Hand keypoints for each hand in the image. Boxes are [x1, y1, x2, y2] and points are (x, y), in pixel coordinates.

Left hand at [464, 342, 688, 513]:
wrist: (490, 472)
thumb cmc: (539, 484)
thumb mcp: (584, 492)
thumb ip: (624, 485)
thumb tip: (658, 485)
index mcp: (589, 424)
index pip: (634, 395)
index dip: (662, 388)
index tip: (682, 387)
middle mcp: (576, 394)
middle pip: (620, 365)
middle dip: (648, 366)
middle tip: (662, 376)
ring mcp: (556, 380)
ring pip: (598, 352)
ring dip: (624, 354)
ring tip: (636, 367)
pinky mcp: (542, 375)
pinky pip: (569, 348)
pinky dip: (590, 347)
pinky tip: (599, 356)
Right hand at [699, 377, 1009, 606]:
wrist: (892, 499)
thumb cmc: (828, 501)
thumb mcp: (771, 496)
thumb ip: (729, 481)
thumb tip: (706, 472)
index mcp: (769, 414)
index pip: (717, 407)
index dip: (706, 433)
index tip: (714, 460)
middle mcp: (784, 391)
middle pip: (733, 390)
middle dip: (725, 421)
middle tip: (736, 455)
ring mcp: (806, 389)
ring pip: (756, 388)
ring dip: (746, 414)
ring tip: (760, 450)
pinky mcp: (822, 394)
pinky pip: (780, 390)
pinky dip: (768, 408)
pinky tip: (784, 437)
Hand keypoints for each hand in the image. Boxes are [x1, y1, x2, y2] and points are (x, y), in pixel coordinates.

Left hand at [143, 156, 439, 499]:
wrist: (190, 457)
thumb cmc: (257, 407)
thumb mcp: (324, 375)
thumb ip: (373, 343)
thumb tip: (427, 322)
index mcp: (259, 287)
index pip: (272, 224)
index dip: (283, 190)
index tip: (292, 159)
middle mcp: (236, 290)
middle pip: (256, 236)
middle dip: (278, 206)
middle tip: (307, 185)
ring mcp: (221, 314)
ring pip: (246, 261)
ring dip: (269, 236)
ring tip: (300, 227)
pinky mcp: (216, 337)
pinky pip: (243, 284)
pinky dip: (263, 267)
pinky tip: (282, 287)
━━━━━━━━━━━━━━━━━━━━━━━━━━━━━━
| WHAT IS BEING ASKED |
The output should be exactly the lines from the one containing "pinky dip: (590, 347)" to the final line of the listing above, inclusive.

| ANSWER TO THIS TASK |
pinky dip: (590, 347)
pinky tip: (599, 356)
Right hand at [699, 377, 1009, 606]:
wrist: (892, 499)
thumb cmc: (828, 501)
thumb mcp: (771, 496)
thumb ip: (729, 481)
thumb tip: (706, 472)
index mcp: (769, 414)
index pip: (717, 407)
index dip: (706, 433)
index tip: (714, 460)
middle mcp: (784, 391)
middle pip: (733, 390)
middle dip: (725, 421)
middle tip: (736, 455)
ring mcp: (806, 389)
ring pip: (756, 388)
ring dip: (746, 414)
ring tip: (760, 450)
pinky mcp: (822, 394)
pinky pip: (780, 390)
pinky dip: (768, 408)
pinky tip: (784, 437)
Hand keypoints for each hand in the image. Boxes are [x1, y1, x2, y2] and points are (x, y), in pixel coordinates.

Left hand at [143, 156, 439, 499]:
wrist: (190, 457)
thumb cmc: (257, 407)
thumb mcp: (324, 375)
thumb ip: (373, 343)
thumb tip: (427, 322)
index mcp: (259, 287)
index pip: (272, 224)
index dip: (283, 190)
index tip: (292, 159)
middle mcp: (236, 290)
middle pip: (256, 236)
middle dip: (278, 206)
middle tip: (307, 185)
ring mcp: (221, 314)
ring pip: (246, 261)
ring dip: (269, 236)
ring tip: (300, 227)
pinky mcp: (216, 337)
pinky pip: (243, 284)
pinky dip: (263, 267)
pinky tip: (282, 287)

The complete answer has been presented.